Dataset entries:
---+---
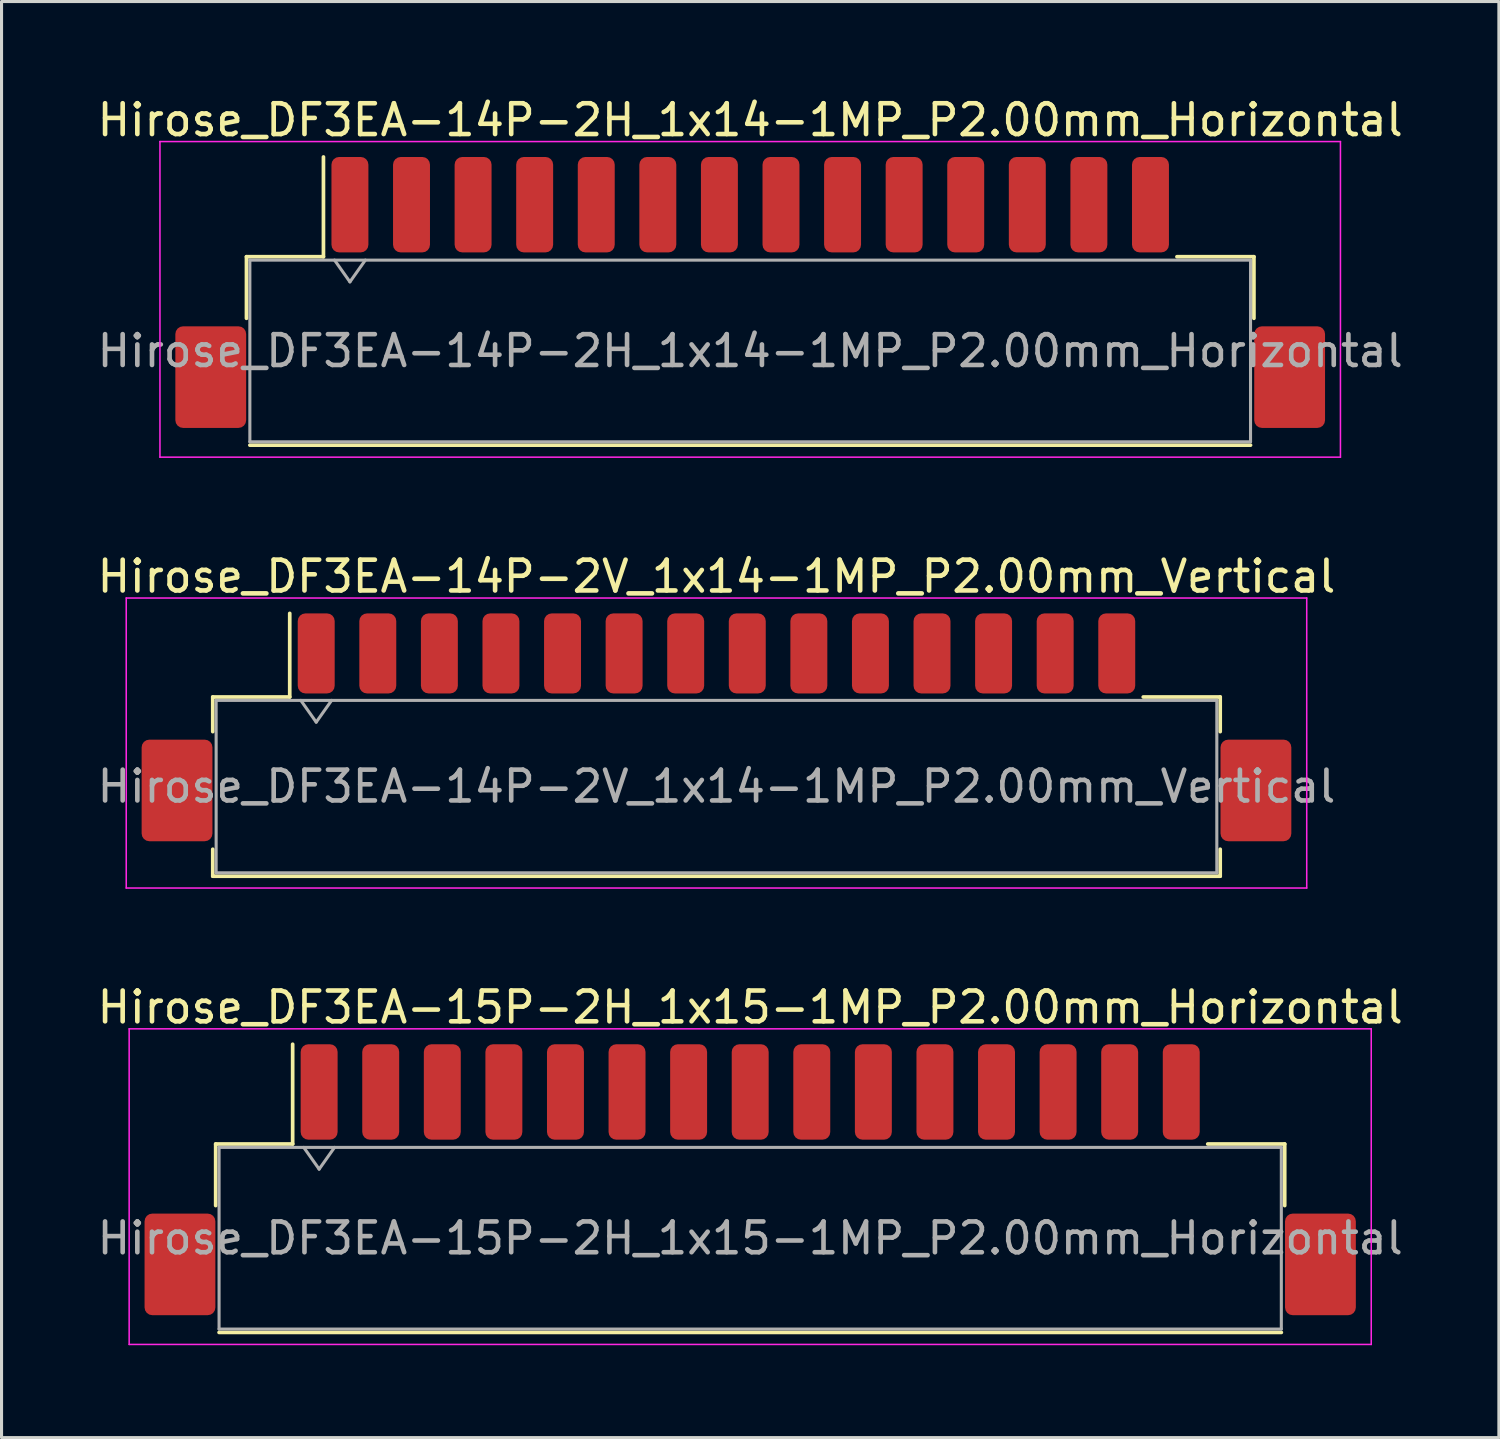
<source format=kicad_pcb>
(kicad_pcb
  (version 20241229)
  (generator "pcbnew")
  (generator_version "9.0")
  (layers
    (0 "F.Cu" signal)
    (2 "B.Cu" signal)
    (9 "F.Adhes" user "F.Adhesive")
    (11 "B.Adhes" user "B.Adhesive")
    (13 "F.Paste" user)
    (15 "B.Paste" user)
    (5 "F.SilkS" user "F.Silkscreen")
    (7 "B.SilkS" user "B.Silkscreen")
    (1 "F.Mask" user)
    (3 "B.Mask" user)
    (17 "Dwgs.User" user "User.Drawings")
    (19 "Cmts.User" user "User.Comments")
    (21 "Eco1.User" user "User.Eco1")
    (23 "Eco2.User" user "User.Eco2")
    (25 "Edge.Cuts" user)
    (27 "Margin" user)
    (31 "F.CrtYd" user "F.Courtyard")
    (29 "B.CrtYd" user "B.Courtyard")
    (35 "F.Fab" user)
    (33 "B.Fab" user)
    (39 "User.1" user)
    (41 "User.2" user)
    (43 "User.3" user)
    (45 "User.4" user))
  (footprint "Hirose_DF3EA-14P-2H_1x14-1MP_P2.00mm_Horizontal"
    (layer "F.Cu")
    (at 21.315 6.448)
    (property "Reference" "Hirose_DF3EA-14P-2H_1x14-1MP_P2.00mm_Horizontal" (at 0 -5.6 0) (layer "F.SilkS") (effects (font (size 1 1) (thickness 0.15))))
    (attr smd)
    (fp_line (start -16.36 -1.16) (end -13.86 -1.16) (stroke (width 0.12) (type solid)) (layer "F.SilkS"))
    (fp_line (start -16.36 0.84) (end -16.36 -1.16) (stroke (width 0.12) (type solid)) (layer "F.SilkS"))
    (fp_line (start -16.25 4.96) (end 16.25 4.96) (stroke (width 0.12) (type solid)) (layer "F.SilkS"))
    (fp_line (start -13.86 -1.16) (end -13.86 -4.4) (stroke (width 0.12) (type solid)) (layer "F.SilkS"))
    (fp_line (start 16.36 -1.16) (end 13.86 -1.16) (stroke (width 0.12) (type solid)) (layer "F.SilkS"))
    (fp_line (start 16.36 0.84) (end 16.36 -1.16) (stroke (width 0.12) (type solid)) (layer "F.SilkS"))
    (fp_line (start -19.17 -4.9) (end -19.17 5.35) (stroke (width 0.05) (type solid)) (layer "F.CrtYd"))
    (fp_line (start -19.17 5.35) (end 19.17 5.35) (stroke (width 0.05) (type solid)) (layer "F.CrtYd"))
    (fp_line (start 19.17 -4.9) (end -19.17 -4.9) (stroke (width 0.05) (type solid)) (layer "F.CrtYd"))
    (fp_line (start 19.17 5.35) (end 19.17 -4.9) (stroke (width 0.05) (type solid)) (layer "F.CrtYd"))
    (fp_line (start -16.25 -1.05) (end -16.25 4.85) (stroke (width 0.1) (type solid)) (layer "F.Fab"))
    (fp_line (start -16.25 -1.05) (end 16.25 -1.05) (stroke (width 0.1) (type solid)) (layer "F.Fab"))
    (fp_line (start -16.25 4.85) (end 16.25 4.85) (stroke (width 0.1) (type solid)) (layer "F.Fab"))
    (fp_line (start -13.5 -1.05) (end -13 -0.343) (stroke (width 0.1) (type solid)) (layer "F.Fab"))
    (fp_line (start -13 -0.343) (end -12.5 -1.05) (stroke (width 0.1) (type solid)) (layer "F.Fab"))
    (fp_line (start 16.25 -1.05) (end 16.25 4.85) (stroke (width 0.1) (type solid)) (layer "F.Fab"))
    (fp_text user "${REFERENCE}" (at 0 1.9 0) (layer "F.Fab") (effects (font (size 1 1) (thickness 0.15))))
    (pad "1" smd roundrect (at -13 -2.85) (size 1.2 3.1) (layers "F.Cu" "F.Mask" "F.Paste") (roundrect_rratio 0.208))
    (pad "2" smd roundrect (at -11 -2.85) (size 1.2 3.1) (layers "F.Cu" "F.Mask" "F.Paste") (roundrect_rratio 0.208))
    (pad "3" smd roundrect (at -9 -2.85) (size 1.2 3.1) (layers "F.Cu" "F.Mask" "F.Paste") (roundrect_rratio 0.208))
    (pad "4" smd roundrect (at -7 -2.85) (size 1.2 3.1) (layers "F.Cu" "F.Mask" "F.Paste") (roundrect_rratio 0.208))
    (pad "5" smd roundrect (at -5 -2.85) (size 1.2 3.1) (layers "F.Cu" "F.Mask" "F.Paste") (roundrect_rratio 0.208))
    (pad "6" smd roundrect (at -3 -2.85) (size 1.2 3.1) (layers "F.Cu" "F.Mask" "F.Paste") (roundrect_rratio 0.208))
    (pad "7" smd roundrect (at -1 -2.85) (size 1.2 3.1) (layers "F.Cu" "F.Mask" "F.Paste") (roundrect_rratio 0.208))
    (pad "8" smd roundrect (at 1 -2.85) (size 1.2 3.1) (layers "F.Cu" "F.Mask" "F.Paste") (roundrect_rratio 0.208))
    (pad "9" smd roundrect (at 3 -2.85) (size 1.2 3.1) (layers "F.Cu" "F.Mask" "F.Paste") (roundrect_rratio 0.208))
    (pad "10" smd roundrect (at 5 -2.85) (size 1.2 3.1) (layers "F.Cu" "F.Mask" "F.Paste") (roundrect_rratio 0.208))
    (pad "11" smd roundrect (at 7 -2.85) (size 1.2 3.1) (layers "F.Cu" "F.Mask" "F.Paste") (roundrect_rratio 0.208))
    (pad "12" smd roundrect (at 9 -2.85) (size 1.2 3.1) (layers "F.Cu" "F.Mask" "F.Paste") (roundrect_rratio 0.208))
    (pad "13" smd roundrect (at 11 -2.85) (size 1.2 3.1) (layers "F.Cu" "F.Mask" "F.Paste") (roundrect_rratio 0.208))
    (pad "14" smd roundrect (at 13 -2.85) (size 1.2 3.1) (layers "F.Cu" "F.Mask" "F.Paste") (roundrect_rratio 0.208))
    (pad "MP" smd roundrect (at -17.52 2.75) (size 2.3 3.3) (layers "F.Cu" "F.Mask" "F.Paste") (roundrect_rratio 0.109))
    (pad "MP" smd roundrect (at 17.52 2.75) (size 2.3 3.3) (layers "F.Cu" "F.Mask" "F.Paste") (roundrect_rratio 0.109)))
  (footprint "Hirose_DF3EA-15P-2H_1x15-1MP_P2.00mm_Horizontal"
    (layer "F.Cu")
    (at 21.315 35.265)
    (property "Reference" "Hirose_DF3EA-15P-2H_1x15-1MP_P2.00mm_Horizontal" (at 0 -5.6 0) (layer "F.SilkS") (effects (font (size 1 1) (thickness 0.15))))
    (attr smd)
    (fp_line (start -17.36 -1.16) (end -14.86 -1.16) (stroke (width 0.12) (type solid)) (layer "F.SilkS"))
    (fp_line (start -17.36 0.84) (end -17.36 -1.16) (stroke (width 0.12) (type solid)) (layer "F.SilkS"))
    (fp_line (start -17.25 4.96) (end 17.25 4.96) (stroke (width 0.12) (type solid)) (layer "F.SilkS"))
    (fp_line (start -14.86 -1.16) (end -14.86 -4.4) (stroke (width 0.12) (type solid)) (layer "F.SilkS"))
    (fp_line (start 17.36 -1.16) (end 14.86 -1.16) (stroke (width 0.12) (type solid)) (layer "F.SilkS"))
    (fp_line (start 17.36 0.84) (end 17.36 -1.16) (stroke (width 0.12) (type solid)) (layer "F.SilkS"))
    (fp_line (start -20.17 -4.9) (end -20.17 5.35) (stroke (width 0.05) (type solid)) (layer "F.CrtYd"))
    (fp_line (start -20.17 5.35) (end 20.17 5.35) (stroke (width 0.05) (type solid)) (layer "F.CrtYd"))
    (fp_line (start 20.17 -4.9) (end -20.17 -4.9) (stroke (width 0.05) (type solid)) (layer "F.CrtYd"))
    (fp_line (start 20.17 5.35) (end 20.17 -4.9) (stroke (width 0.05) (type solid)) (layer "F.CrtYd"))
    (fp_line (start -17.25 -1.05) (end -17.25 4.85) (stroke (width 0.1) (type solid)) (layer "F.Fab"))
    (fp_line (start -17.25 -1.05) (end 17.25 -1.05) (stroke (width 0.1) (type solid)) (layer "F.Fab"))
    (fp_line (start -17.25 4.85) (end 17.25 4.85) (stroke (width 0.1) (type solid)) (layer "F.Fab"))
    (fp_line (start -14.5 -1.05) (end -14 -0.343) (stroke (width 0.1) (type solid)) (layer "F.Fab"))
    (fp_line (start -14 -0.343) (end -13.5 -1.05) (stroke (width 0.1) (type solid)) (layer "F.Fab"))
    (fp_line (start 17.25 -1.05) (end 17.25 4.85) (stroke (width 0.1) (type solid)) (layer "F.Fab"))
    (fp_text user "${REFERENCE}" (at 0 1.9 0) (layer "F.Fab") (effects (font (size 1 1) (thickness 0.15))))
    (pad "1" smd roundrect (at -14 -2.85) (size 1.2 3.1) (layers "F.Cu" "F.Mask" "F.Paste") (roundrect_rratio 0.208))
    (pad "2" smd roundrect (at -12 -2.85) (size 1.2 3.1) (layers "F.Cu" "F.Mask" "F.Paste") (roundrect_rratio 0.208))
    (pad "3" smd roundrect (at -10 -2.85) (size 1.2 3.1) (layers "F.Cu" "F.Mask" "F.Paste") (roundrect_rratio 0.208))
    (pad "4" smd roundrect (at -8 -2.85) (size 1.2 3.1) (layers "F.Cu" "F.Mask" "F.Paste") (roundrect_rratio 0.208))
    (pad "5" smd roundrect (at -6 -2.85) (size 1.2 3.1) (layers "F.Cu" "F.Mask" "F.Paste") (roundrect_rratio 0.208))
    (pad "6" smd roundrect (at -4 -2.85) (size 1.2 3.1) (layers "F.Cu" "F.Mask" "F.Paste") (roundrect_rratio 0.208))
    (pad "7" smd roundrect (at -2 -2.85) (size 1.2 3.1) (layers "F.Cu" "F.Mask" "F.Paste") (roundrect_rratio 0.208))
    (pad "8" smd roundrect (at 0 -2.85) (size 1.2 3.1) (layers "F.Cu" "F.Mask" "F.Paste") (roundrect_rratio 0.208))
    (pad "9" smd roundrect (at 2 -2.85) (size 1.2 3.1) (layers "F.Cu" "F.Mask" "F.Paste") (roundrect_rratio 0.208))
    (pad "10" smd roundrect (at 4 -2.85) (size 1.2 3.1) (layers "F.Cu" "F.Mask" "F.Paste") (roundrect_rratio 0.208))
    (pad "11" smd roundrect (at 6 -2.85) (size 1.2 3.1) (layers "F.Cu" "F.Mask" "F.Paste") (roundrect_rratio 0.208))
    (pad "12" smd roundrect (at 8 -2.85) (size 1.2 3.1) (layers "F.Cu" "F.Mask" "F.Paste") (roundrect_rratio 0.208))
    (pad "13" smd roundrect (at 10 -2.85) (size 1.2 3.1) (layers "F.Cu" "F.Mask" "F.Paste") (roundrect_rratio 0.208))
    (pad "14" smd roundrect (at 12 -2.85) (size 1.2 3.1) (layers "F.Cu" "F.Mask" "F.Paste") (roundrect_rratio 0.208))
    (pad "15" smd roundrect (at 14 -2.85) (size 1.2 3.1) (layers "F.Cu" "F.Mask" "F.Paste") (roundrect_rratio 0.208))
    (pad "MP" smd roundrect (at -18.52 2.75) (size 2.3 3.3) (layers "F.Cu" "F.Mask" "F.Paste") (roundrect_rratio 0.109))
    (pad "MP" smd roundrect (at 18.52 2.75) (size 2.3 3.3) (layers "F.Cu" "F.Mask" "F.Paste") (roundrect_rratio 0.109)))
  (footprint "Hirose_DF3EA-14P-2V_1x14-1MP_P2.00mm_Vertical"
    (layer "F.Cu")
    (at 20.22 20.572)
    (property "Reference" "Hirose_DF3EA-14P-2V_1x14-1MP_P2.00mm_Vertical" (at 0 -4.9 0) (layer "F.SilkS") (effects (font (size 1 1) (thickness 0.15))))
    (attr smd)
    (fp_line (start -16.36 -0.985) (end -13.86 -0.985) (stroke (width 0.12) (type solid)) (layer "F.SilkS"))
    (fp_line (start -16.36 0.14) (end -16.36 -0.985) (stroke (width 0.12) (type solid)) (layer "F.SilkS"))
    (fp_line (start -16.36 3.96) (end -16.36 4.835) (stroke (width 0.12) (type solid)) (layer "F.SilkS"))
    (fp_line (start -16.36 4.835) (end 16.36 4.835) (stroke (width 0.12) (type solid)) (layer "F.SilkS"))
    (fp_line (start -13.86 -0.985) (end -13.86 -3.7) (stroke (width 0.12) (type solid)) (layer "F.SilkS"))
    (fp_line (start 16.36 -0.985) (end 13.86 -0.985) (stroke (width 0.12) (type solid)) (layer "F.SilkS"))
    (fp_line (start 16.36 0.14) (end 16.36 -0.985) (stroke (width 0.12) (type solid)) (layer "F.SilkS"))
    (fp_line (start 16.36 4.835) (end 16.36 3.96) (stroke (width 0.12) (type solid)) (layer "F.SilkS"))
    (fp_line (start -19.17 -4.2) (end -19.17 5.22) (stroke (width 0.05) (type solid)) (layer "F.CrtYd"))
    (fp_line (start -19.17 5.22) (end 19.17 5.22) (stroke (width 0.05) (type solid)) (layer "F.CrtYd"))
    (fp_line (start 19.17 -4.2) (end -19.17 -4.2) (stroke (width 0.05) (type solid)) (layer "F.CrtYd"))
    (fp_line (start 19.17 5.22) (end 19.17 -4.2) (stroke (width 0.05) (type solid)) (layer "F.CrtYd"))
    (fp_line (start -16.25 -0.875) (end -16.25 4.725) (stroke (width 0.1) (type solid)) (layer "F.Fab"))
    (fp_line (start -16.25 -0.875) (end 16.25 -0.875) (stroke (width 0.1) (type solid)) (layer "F.Fab"))
    (fp_line (start -16.25 4.725) (end 16.25 4.725) (stroke (width 0.1) (type solid)) (layer "F.Fab"))
    (fp_line (start -13.5 -0.875) (end -13 -0.168) (stroke (width 0.1) (type solid)) (layer "F.Fab"))
    (fp_line (start -13 -0.168) (end -12.5 -0.875) (stroke (width 0.1) (type solid)) (layer "F.Fab"))
    (fp_line (start 16.25 -0.875) (end 16.25 4.725) (stroke (width 0.1) (type solid)) (layer "F.Fab"))
    (fp_text user "${REFERENCE}" (at 0 1.92 0) (layer "F.Fab") (effects (font (size 1 1) (thickness 0.15))))
    (pad "1" smd roundrect (at -13 -2.4) (size 1.2 2.6) (layers "F.Cu" "F.Mask" "F.Paste") (roundrect_rratio 0.208))
    (pad "2" smd roundrect (at -11 -2.4) (size 1.2 2.6) (layers "F.Cu" "F.Mask" "F.Paste") (roundrect_rratio 0.208))
    (pad "3" smd roundrect (at -9 -2.4) (size 1.2 2.6) (layers "F.Cu" "F.Mask" "F.Paste") (roundrect_rratio 0.208))
    (pad "4" smd roundrect (at -7 -2.4) (size 1.2 2.6) (layers "F.Cu" "F.Mask" "F.Paste") (roundrect_rratio 0.208))
    (pad "5" smd roundrect (at -5 -2.4) (size 1.2 2.6) (layers "F.Cu" "F.Mask" "F.Paste") (roundrect_rratio 0.208))
    (pad "6" smd roundrect (at -3 -2.4) (size 1.2 2.6) (layers "F.Cu" "F.Mask" "F.Paste") (roundrect_rratio 0.208))
    (pad "7" smd roundrect (at -1 -2.4) (size 1.2 2.6) (layers "F.Cu" "F.Mask" "F.Paste") (roundrect_rratio 0.208))
    (pad "8" smd roundrect (at 1 -2.4) (size 1.2 2.6) (layers "F.Cu" "F.Mask" "F.Paste") (roundrect_rratio 0.208))
    (pad "9" smd roundrect (at 3 -2.4) (size 1.2 2.6) (layers "F.Cu" "F.Mask" "F.Paste") (roundrect_rratio 0.208))
    (pad "10" smd roundrect (at 5 -2.4) (size 1.2 2.6) (layers "F.Cu" "F.Mask" "F.Paste") (roundrect_rratio 0.208))
    (pad "11" smd roundrect (at 7 -2.4) (size 1.2 2.6) (layers "F.Cu" "F.Mask" "F.Paste") (roundrect_rratio 0.208))
    (pad "12" smd roundrect (at 9 -2.4) (size 1.2 2.6) (layers "F.Cu" "F.Mask" "F.Paste") (roundrect_rratio 0.208))
    (pad "13" smd roundrect (at 11 -2.4) (size 1.2 2.6) (layers "F.Cu" "F.Mask" "F.Paste") (roundrect_rratio 0.208))
    (pad "14" smd roundrect (at 13 -2.4) (size 1.2 2.6) (layers "F.Cu" "F.Mask" "F.Paste") (roundrect_rratio 0.208))
    (pad "MP" smd roundrect (at -17.52 2.05) (size 2.3 3.3) (layers "F.Cu" "F.Mask" "F.Paste") (roundrect_rratio 0.109))
    (pad "MP" smd roundrect (at 17.52 2.05) (size 2.3 3.3) (layers "F.Cu" "F.Mask" "F.Paste") (roundrect_rratio 0.109)))
  (gr_rect
    (start -3 -3)
    (end 45.631 43.64)
    (stroke (width 0.1) (type default))
    (fill no)
    (layer "Edge.Cuts")))
</source>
---+---
To do: The answer is the run of lines above from the line containing "roundrect (at -12" through the line containing "roundrect (at -8", copied exactly and alone.

Output:
    (pad "2" smd roundrect (at -12 -2.85) (size 1.2 3.1) (layers "F.Cu" "F.Mask" "F.Paste") (roundrect_rratio 0.208))
    (pad "3" smd roundrect (at -10 -2.85) (size 1.2 3.1) (layers "F.Cu" "F.Mask" "F.Paste") (roundrect_rratio 0.208))
    (pad "4" smd roundrect (at -8 -2.85) (size 1.2 3.1) (layers "F.Cu" "F.Mask" "F.Paste") (roundrect_rratio 0.208))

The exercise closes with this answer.